Reddit Inc. is weighing feedback from early meetings with potential investors in its initial public offering that it should consider a valuation of at least $5 billion, according to people familiar with the matter, even as it is estimated below that figure in the volatile market for shares of private companies.
I’ve already left, but seeing them marching towards an IPO makes me even happier with my decision. I just fear that the mountains of helpful troubleshooting and advice on Reddit will be locked away forever soon, while the rest of the web falls to SEO and AI-generated nonsense text…
Reddit Was the only site Google could effectively search. Rip googling questions and adding reddit.

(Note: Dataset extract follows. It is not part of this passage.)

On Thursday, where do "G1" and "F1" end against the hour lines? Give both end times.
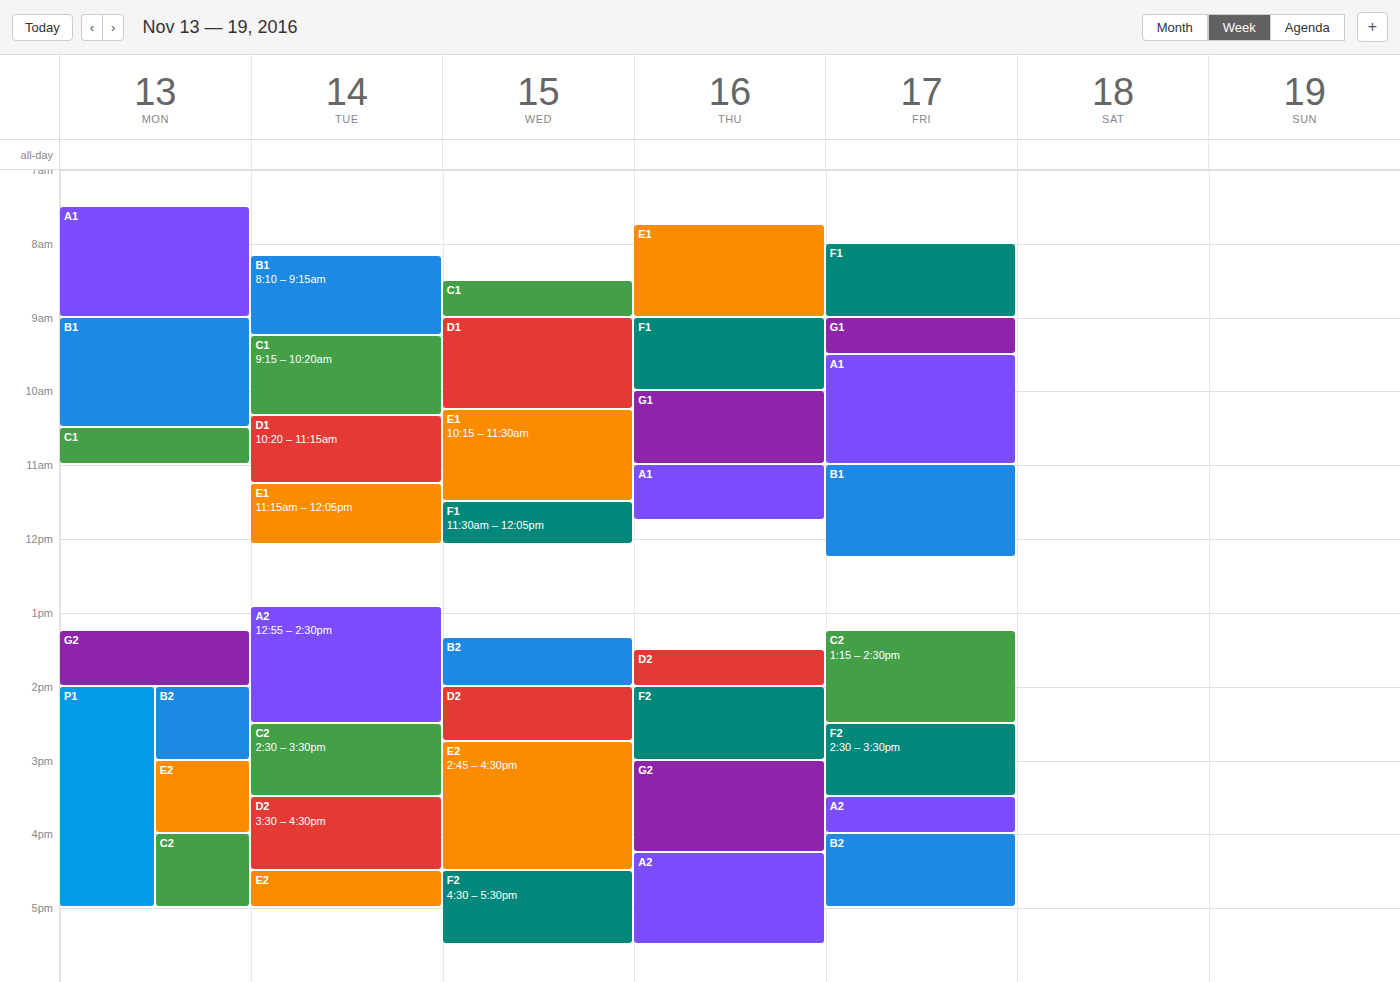
"G1": 11:00 AM, exactly on the 11 AM line. "F1": 10:00 AM, exactly on the 10 AM line.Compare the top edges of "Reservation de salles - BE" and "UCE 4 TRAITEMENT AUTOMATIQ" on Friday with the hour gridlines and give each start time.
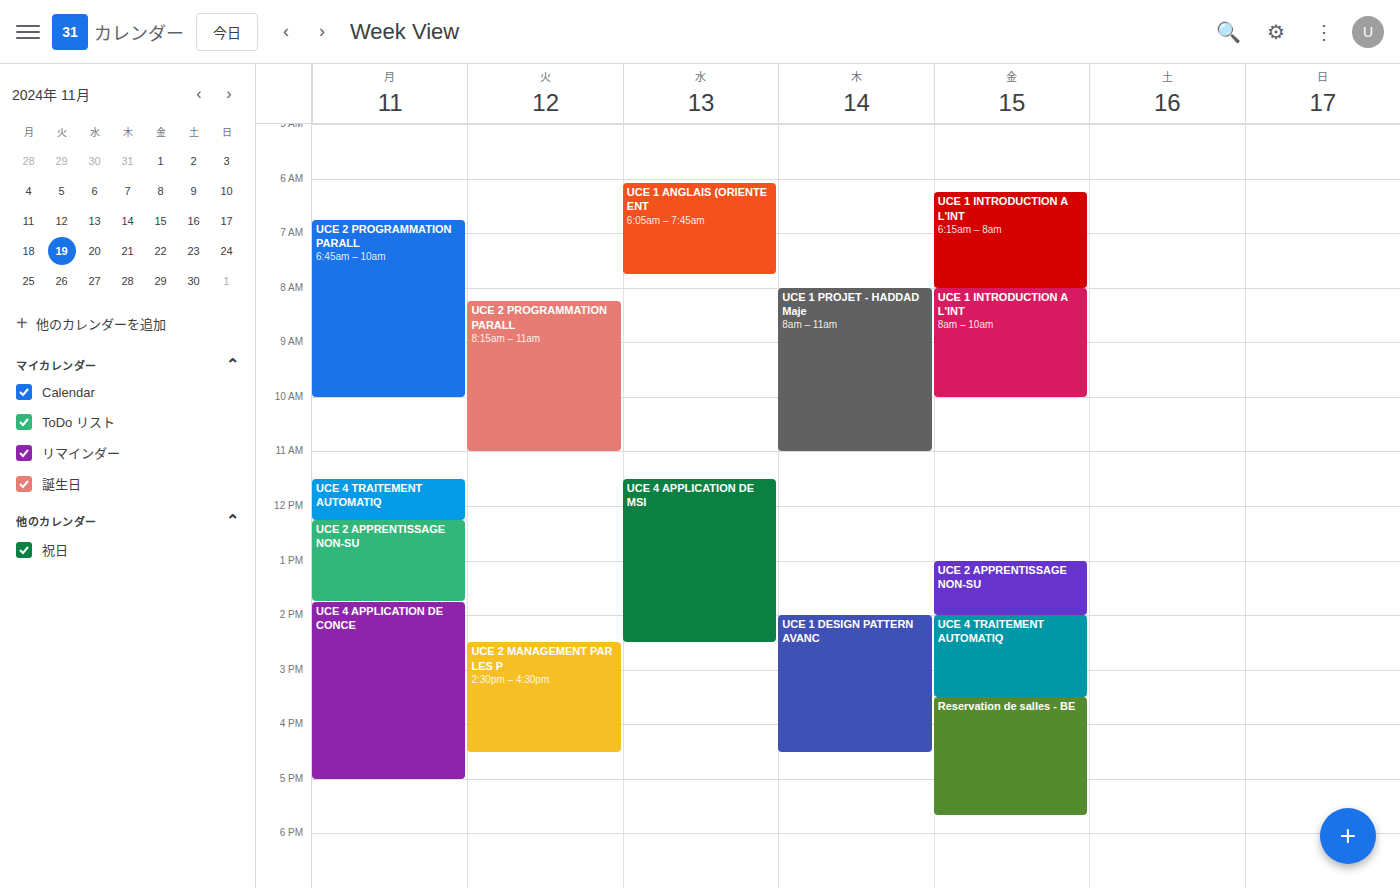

Man, and it works great. It is waaaaay more common to find good answers to a question from a bunch of randoms on the Internet than trying to get an actual answer from a random website. Sometimes you find bs but you can usually quite quickly filter it out, and it gives a good basis from which to then continue to search on the topic.
I hate that Reddit is so good for answering questions. The alternatives are usually AI written unhelpful trash.
It was speedier and usually more effective than forums which crept at a snails pace.
I’m trying out Kagi a little bit, and it has a federation search mode of some kind. I tried it for a search and it gave me results from Lemmy.
I don’t know yet how Kagi compares to Google in terms of results quality, I barely used it so far. It’s pretty expensive though.
Oh yeah that’s true, I should try it as I use it as my main search engine nowadays.
All of the good stuff has already been scraped and uploaded to LLMs, don’t worry.